§ Instruction:
Copy out the data below word for word, with nothing changed.

----

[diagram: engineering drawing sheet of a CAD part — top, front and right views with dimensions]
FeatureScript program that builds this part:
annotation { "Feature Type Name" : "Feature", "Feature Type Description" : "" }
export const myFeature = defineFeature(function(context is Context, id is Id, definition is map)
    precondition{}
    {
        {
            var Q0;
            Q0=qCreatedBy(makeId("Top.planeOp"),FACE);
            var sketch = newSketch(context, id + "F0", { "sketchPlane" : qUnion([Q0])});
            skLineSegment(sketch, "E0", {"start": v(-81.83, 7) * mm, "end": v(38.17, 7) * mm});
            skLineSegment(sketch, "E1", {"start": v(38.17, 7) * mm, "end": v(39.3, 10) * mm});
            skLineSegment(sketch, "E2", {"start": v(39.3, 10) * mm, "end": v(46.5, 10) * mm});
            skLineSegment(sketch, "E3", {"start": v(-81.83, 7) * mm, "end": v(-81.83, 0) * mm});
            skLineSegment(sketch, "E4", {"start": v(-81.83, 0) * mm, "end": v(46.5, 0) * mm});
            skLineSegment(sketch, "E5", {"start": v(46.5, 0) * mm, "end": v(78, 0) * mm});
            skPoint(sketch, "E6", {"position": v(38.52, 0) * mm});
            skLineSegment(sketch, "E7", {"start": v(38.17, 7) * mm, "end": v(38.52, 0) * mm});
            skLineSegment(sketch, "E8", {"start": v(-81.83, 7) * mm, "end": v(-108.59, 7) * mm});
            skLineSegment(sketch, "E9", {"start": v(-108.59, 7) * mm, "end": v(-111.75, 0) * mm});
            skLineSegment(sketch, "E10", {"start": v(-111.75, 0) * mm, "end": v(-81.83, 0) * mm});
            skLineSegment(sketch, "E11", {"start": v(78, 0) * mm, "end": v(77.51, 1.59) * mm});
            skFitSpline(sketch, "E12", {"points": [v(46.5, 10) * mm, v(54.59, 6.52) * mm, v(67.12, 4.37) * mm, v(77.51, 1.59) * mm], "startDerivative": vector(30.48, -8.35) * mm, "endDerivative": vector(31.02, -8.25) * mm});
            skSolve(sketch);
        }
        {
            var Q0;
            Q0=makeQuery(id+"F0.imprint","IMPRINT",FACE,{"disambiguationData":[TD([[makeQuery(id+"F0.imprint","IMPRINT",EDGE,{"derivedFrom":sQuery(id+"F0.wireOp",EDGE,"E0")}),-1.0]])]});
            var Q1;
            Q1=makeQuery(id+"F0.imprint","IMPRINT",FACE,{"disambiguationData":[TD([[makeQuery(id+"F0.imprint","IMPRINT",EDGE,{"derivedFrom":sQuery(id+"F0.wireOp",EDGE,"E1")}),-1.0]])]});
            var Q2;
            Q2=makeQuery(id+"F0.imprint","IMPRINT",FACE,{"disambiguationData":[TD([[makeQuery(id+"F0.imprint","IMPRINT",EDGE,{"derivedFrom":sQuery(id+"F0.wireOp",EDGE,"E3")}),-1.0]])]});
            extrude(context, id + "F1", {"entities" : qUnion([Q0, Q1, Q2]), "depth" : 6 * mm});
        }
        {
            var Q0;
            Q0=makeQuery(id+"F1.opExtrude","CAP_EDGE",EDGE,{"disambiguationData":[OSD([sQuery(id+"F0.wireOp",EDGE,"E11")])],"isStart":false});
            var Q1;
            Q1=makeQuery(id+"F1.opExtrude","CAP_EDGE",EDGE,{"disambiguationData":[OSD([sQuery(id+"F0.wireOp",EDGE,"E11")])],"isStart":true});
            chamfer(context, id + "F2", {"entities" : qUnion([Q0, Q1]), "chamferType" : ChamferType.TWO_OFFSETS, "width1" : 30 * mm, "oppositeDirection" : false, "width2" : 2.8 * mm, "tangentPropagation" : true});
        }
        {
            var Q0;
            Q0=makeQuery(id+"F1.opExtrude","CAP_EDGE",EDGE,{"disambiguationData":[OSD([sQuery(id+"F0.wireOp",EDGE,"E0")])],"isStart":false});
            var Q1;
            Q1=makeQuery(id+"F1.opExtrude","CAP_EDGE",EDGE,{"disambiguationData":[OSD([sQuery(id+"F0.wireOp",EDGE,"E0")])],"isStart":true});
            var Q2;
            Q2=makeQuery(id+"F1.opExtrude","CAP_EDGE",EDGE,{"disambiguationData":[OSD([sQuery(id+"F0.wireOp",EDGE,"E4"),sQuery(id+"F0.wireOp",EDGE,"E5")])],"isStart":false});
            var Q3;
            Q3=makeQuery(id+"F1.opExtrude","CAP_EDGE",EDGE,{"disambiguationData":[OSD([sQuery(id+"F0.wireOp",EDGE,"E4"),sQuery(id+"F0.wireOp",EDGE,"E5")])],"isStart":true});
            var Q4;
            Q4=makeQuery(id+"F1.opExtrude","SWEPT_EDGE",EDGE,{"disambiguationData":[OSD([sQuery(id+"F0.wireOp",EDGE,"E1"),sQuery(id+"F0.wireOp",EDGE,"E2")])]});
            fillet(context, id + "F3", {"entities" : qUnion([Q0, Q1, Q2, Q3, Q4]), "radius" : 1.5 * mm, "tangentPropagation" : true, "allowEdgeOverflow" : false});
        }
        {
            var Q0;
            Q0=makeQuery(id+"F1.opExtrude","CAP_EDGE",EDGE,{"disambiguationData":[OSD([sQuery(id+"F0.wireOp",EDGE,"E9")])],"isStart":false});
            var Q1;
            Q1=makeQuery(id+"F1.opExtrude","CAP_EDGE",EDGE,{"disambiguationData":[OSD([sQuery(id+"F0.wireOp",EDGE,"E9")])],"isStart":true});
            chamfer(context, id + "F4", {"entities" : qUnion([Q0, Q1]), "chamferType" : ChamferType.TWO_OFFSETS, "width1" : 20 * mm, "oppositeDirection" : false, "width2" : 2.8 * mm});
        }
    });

----

§ Result of the task:
[diagram: engineering drawing sheet of a CAD part — top, front and right views with dimensions]
FeatureScript program that builds this part:
annotation { "Feature Type Name" : "Feature", "Feature Type Description" : "" }
export const myFeature = defineFeature(function(context is Context, id is Id, definition is map)
    precondition{}
    {
        {
            var Q0;
            Q0=qCreatedBy(makeId("Top.planeOp"),FACE);
            var sketch = newSketch(context, id + "F0", { "sketchPlane" : qUnion([Q0])});
            skLineSegment(sketch, "E0", {"start": v(-81.83, 7) * mm, "end": v(38.17, 7) * mm});
            skLineSegment(sketch, "E1", {"start": v(38.17, 7) * mm, "end": v(39.3, 10) * mm});
            skLineSegment(sketch, "E2", {"start": v(39.3, 10) * mm, "end": v(46.5, 10) * mm});
            skLineSegment(sketch, "E3", {"start": v(-81.83, 7) * mm, "end": v(-81.83, 0) * mm});
            skLineSegment(sketch, "E4", {"start": v(-81.83, 0) * mm, "end": v(46.5, 0) * mm});
            skLineSegment(sketch, "E5", {"start": v(46.5, 0) * mm, "end": v(78, 0) * mm});
            skPoint(sketch, "E6", {"position": v(38.52, 0) * mm});
            skLineSegment(sketch, "E7", {"start": v(38.17, 7) * mm, "end": v(38.52, 0) * mm});
            skLineSegment(sketch, "E8", {"start": v(-81.83, 7) * mm, "end": v(-108.59, 7) * mm});
            skLineSegment(sketch, "E9", {"start": v(-108.59, 7) * mm, "end": v(-111.75, 0) * mm});
            skLineSegment(sketch, "E10", {"start": v(-111.75, 0) * mm, "end": v(-81.83, 0) * mm});
            skLineSegment(sketch, "E11", {"start": v(78, 0) * mm, "end": v(77.51, 1.59) * mm});
            skFitSpline(sketch, "E12", {"points": [v(46.5, 10) * mm, v(54.59, 6.52) * mm, v(67.12, 4.37) * mm, v(77.51, 1.59) * mm], "startDerivative": vector(30.48, -8.35) * mm, "endDerivative": vector(31.02, -8.25) * mm});
            skSolve(sketch);
        }
        {
            var Q0;
            Q0=makeQuery(id+"F0.imprint","IMPRINT",FACE,{"disambiguationData":[TD([[makeQuery(id+"F0.imprint","IMPRINT",EDGE,{"derivedFrom":sQuery(id+"F0.wireOp",EDGE,"E0")}),-1.0]])]});
            var Q1;
            Q1=makeQuery(id+"F0.imprint","IMPRINT",FACE,{"disambiguationData":[TD([[makeQuery(id+"F0.imprint","IMPRINT",EDGE,{"derivedFrom":sQuery(id+"F0.wireOp",EDGE,"E1")}),-1.0]])]});
            var Q2;
            Q2=makeQuery(id+"F0.imprint","IMPRINT",FACE,{"disambiguationData":[TD([[makeQuery(id+"F0.imprint","IMPRINT",EDGE,{"derivedFrom":sQuery(id+"F0.wireOp",EDGE,"E3")}),-1.0]])]});
            extrude(context, id + "F1", {"entities" : qUnion([Q0, Q1, Q2]), "depth" : 6 * mm});
        }
        {
            var Q0;
            Q0=makeQuery(id+"F1.opExtrude","CAP_EDGE",EDGE,{"disambiguationData":[OSD([sQuery(id+"F0.wireOp",EDGE,"E11")])],"isStart":false});
            var Q1;
            Q1=makeQuery(id+"F1.opExtrude","CAP_EDGE",EDGE,{"disambiguationData":[OSD([sQuery(id+"F0.wireOp",EDGE,"E11")])],"isStart":true});
            chamfer(context, id + "F2", {"entities" : qUnion([Q0, Q1]), "chamferType" : ChamferType.TWO_OFFSETS, "width1" : 30 * mm, "oppositeDirection" : false, "width2" : 2.8 * mm, "tangentPropagation" : true});
        }
        {
            var Q0;
            Q0=makeQuery(id+"F1.opExtrude","CAP_EDGE",EDGE,{"disambiguationData":[OSD([sQuery(id+"F0.wireOp",EDGE,"E0")])],"isStart":false});
            var Q1;
            Q1=makeQuery(id+"F1.opExtrude","CAP_EDGE",EDGE,{"disambiguationData":[OSD([sQuery(id+"F0.wireOp",EDGE,"E0")])],"isStart":true});
            var Q2;
            Q2=makeQuery(id+"F1.opExtrude","CAP_EDGE",EDGE,{"disambiguationData":[OSD([sQuery(id+"F0.wireOp",EDGE,"E4"),sQuery(id+"F0.wireOp",EDGE,"E5")])],"isStart":false});
            var Q3;
            Q3=makeQuery(id+"F1.opExtrude","CAP_EDGE",EDGE,{"disambiguationData":[OSD([sQuery(id+"F0.wireOp",EDGE,"E4"),sQuery(id+"F0.wireOp",EDGE,"E5")])],"isStart":true});
            var Q4;
            Q4=makeQuery(id+"F1.opExtrude","SWEPT_EDGE",EDGE,{"disambiguationData":[OSD([sQuery(id+"F0.wireOp",EDGE,"E1"),sQuery(id+"F0.wireOp",EDGE,"E2")])]});
            fillet(context, id + "F3", {"entities" : qUnion([Q0, Q1, Q2, Q3, Q4]), "radius" : 1.5 * mm, "tangentPropagation" : true, "allowEdgeOverflow" : false});
        }
        {
            var Q0;
            Q0=makeQuery(id+"F1.opExtrude","CAP_EDGE",EDGE,{"disambiguationData":[OSD([sQuery(id+"F0.wireOp",EDGE,"E9")])],"isStart":false});
            var Q1;
            Q1=makeQuery(id+"F1.opExtrude","CAP_EDGE",EDGE,{"disambiguationData":[OSD([sQuery(id+"F0.wireOp",EDGE,"E9")])],"isStart":true});
            chamfer(context, id + "F4", {"entities" : qUnion([Q0, Q1]), "chamferType" : ChamferType.TWO_OFFSETS, "width1" : 20 * mm, "oppositeDirection" : false, "width2" : 2.8 * mm});
        }
    });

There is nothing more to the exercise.